### Work required:
Your answer should repeat every line of the records below in which the word "kentang" appears.

### Exercise inputs:
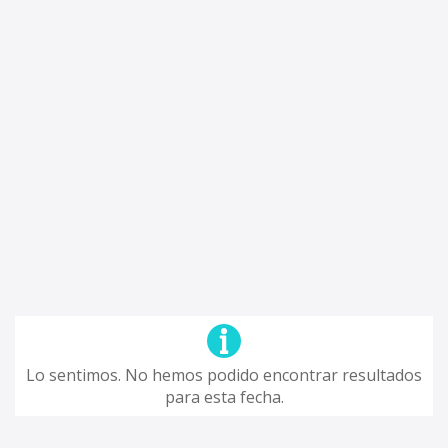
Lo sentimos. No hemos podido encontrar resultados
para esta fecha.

==

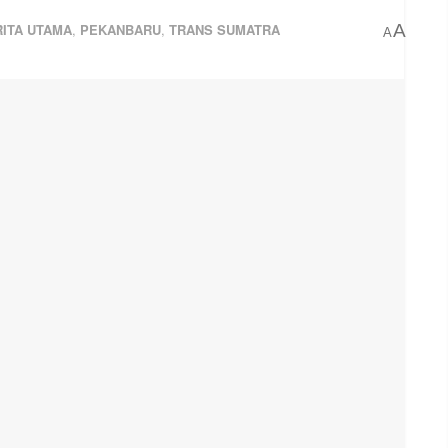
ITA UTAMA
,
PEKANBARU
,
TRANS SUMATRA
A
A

...

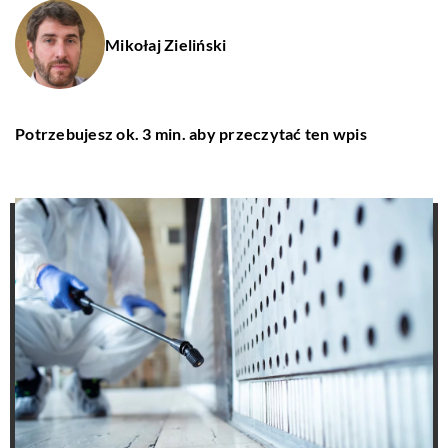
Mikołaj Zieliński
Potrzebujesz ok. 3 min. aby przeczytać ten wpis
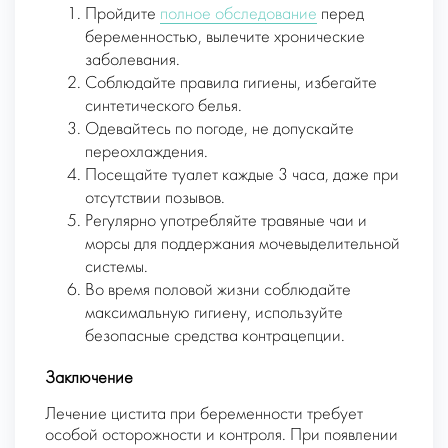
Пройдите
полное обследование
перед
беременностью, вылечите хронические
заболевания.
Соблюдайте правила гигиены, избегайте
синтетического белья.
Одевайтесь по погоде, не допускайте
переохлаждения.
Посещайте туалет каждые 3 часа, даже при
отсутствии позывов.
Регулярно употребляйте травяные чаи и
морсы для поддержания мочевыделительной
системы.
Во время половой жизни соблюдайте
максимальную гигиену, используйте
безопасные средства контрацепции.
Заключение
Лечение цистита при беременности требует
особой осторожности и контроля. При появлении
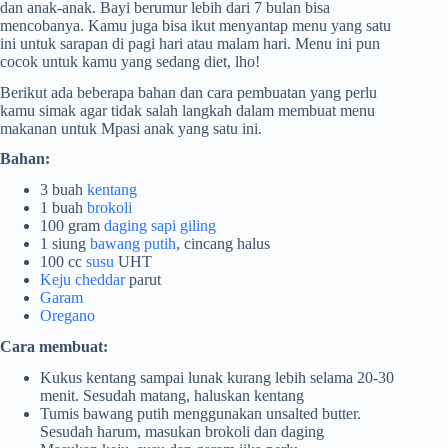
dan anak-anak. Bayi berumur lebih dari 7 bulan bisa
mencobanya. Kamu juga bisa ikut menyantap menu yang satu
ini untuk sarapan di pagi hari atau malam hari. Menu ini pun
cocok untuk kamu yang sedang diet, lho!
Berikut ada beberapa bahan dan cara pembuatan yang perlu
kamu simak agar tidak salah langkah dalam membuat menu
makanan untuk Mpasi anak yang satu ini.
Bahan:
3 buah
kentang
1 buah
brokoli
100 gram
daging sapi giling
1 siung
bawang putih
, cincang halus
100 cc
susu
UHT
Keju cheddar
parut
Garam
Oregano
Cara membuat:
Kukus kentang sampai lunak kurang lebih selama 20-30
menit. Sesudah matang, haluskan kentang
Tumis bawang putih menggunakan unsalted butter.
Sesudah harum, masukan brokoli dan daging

### Task result:
kentang
Kukus kentang sampai lunak kurang lebih selama 20-30
menit. Sesudah matang, haluskan kentang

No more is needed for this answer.